AIM OF THE EXERCISE:
In the records that follow, find each line with the word "right" and copy it.

Skeletal landmark data
- - -
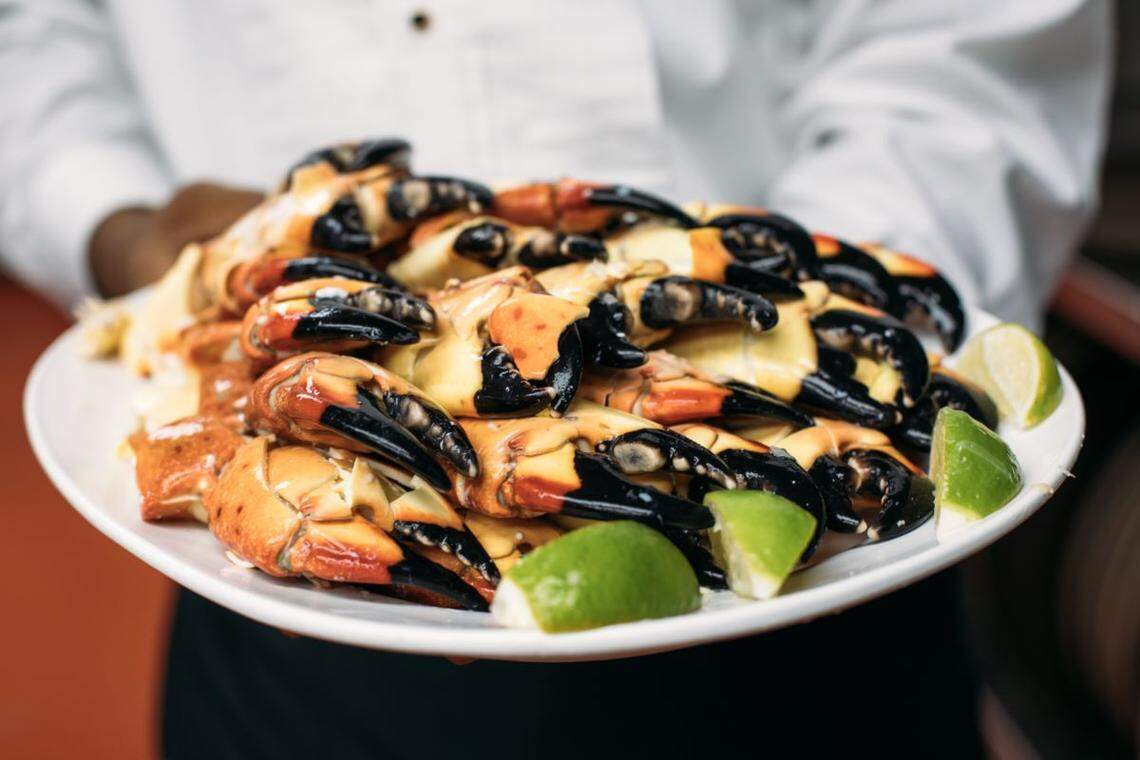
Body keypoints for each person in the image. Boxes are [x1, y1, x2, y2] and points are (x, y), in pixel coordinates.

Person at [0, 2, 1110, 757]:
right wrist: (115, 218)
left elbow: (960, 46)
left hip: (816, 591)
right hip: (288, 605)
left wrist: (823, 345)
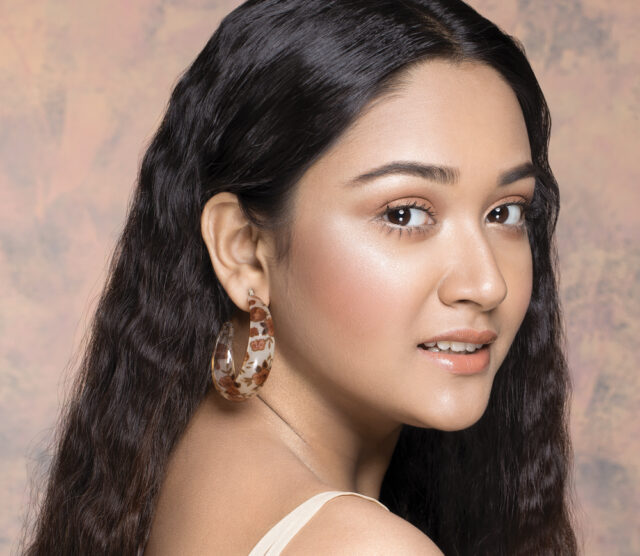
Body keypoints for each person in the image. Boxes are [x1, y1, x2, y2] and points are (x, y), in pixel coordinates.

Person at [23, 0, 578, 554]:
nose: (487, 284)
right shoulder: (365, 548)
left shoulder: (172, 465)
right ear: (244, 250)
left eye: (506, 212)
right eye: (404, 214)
- - -
THE COMPLETED TASK:
right wrist: (115, 218)
right hip: (288, 605)
right shoulder: (365, 548)
right ear: (244, 250)
right eye: (404, 214)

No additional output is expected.